# Task description:
Print word for word the records from the line containing "ンサーム社製品ならではのプランニ" through the end.

(Transcribed page contents)
====================

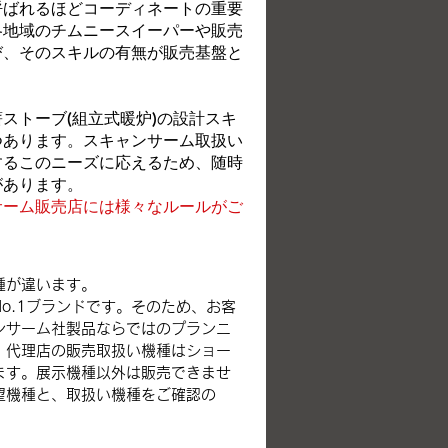
呼ばれるほどコーディネートの重要
各地域のチムニースイーパーや販売
び、そのスキルの有無が販売基盤と
ストーブ(組立式暖炉)の設計スキ
つあります。スキャンサーム取扱い
するこのニーズに応えるため、随時
があります。
サーム販売店には様々なルールがご
種が違います。
o.1ブランドです。そのため、お客
ンサーム社製品ならではのプランニ
、代理店の販売取扱い機種はショー
ます。展示機種以外は販売できませ
望機種と、取扱い機種をご確認の
。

====================

# Task output:
ンサーム社製品ならではのプランニ
、代理店の販売取扱い機種はショー
ます。展示機種以外は販売できませ
望機種と、取扱い機種をご確認の
。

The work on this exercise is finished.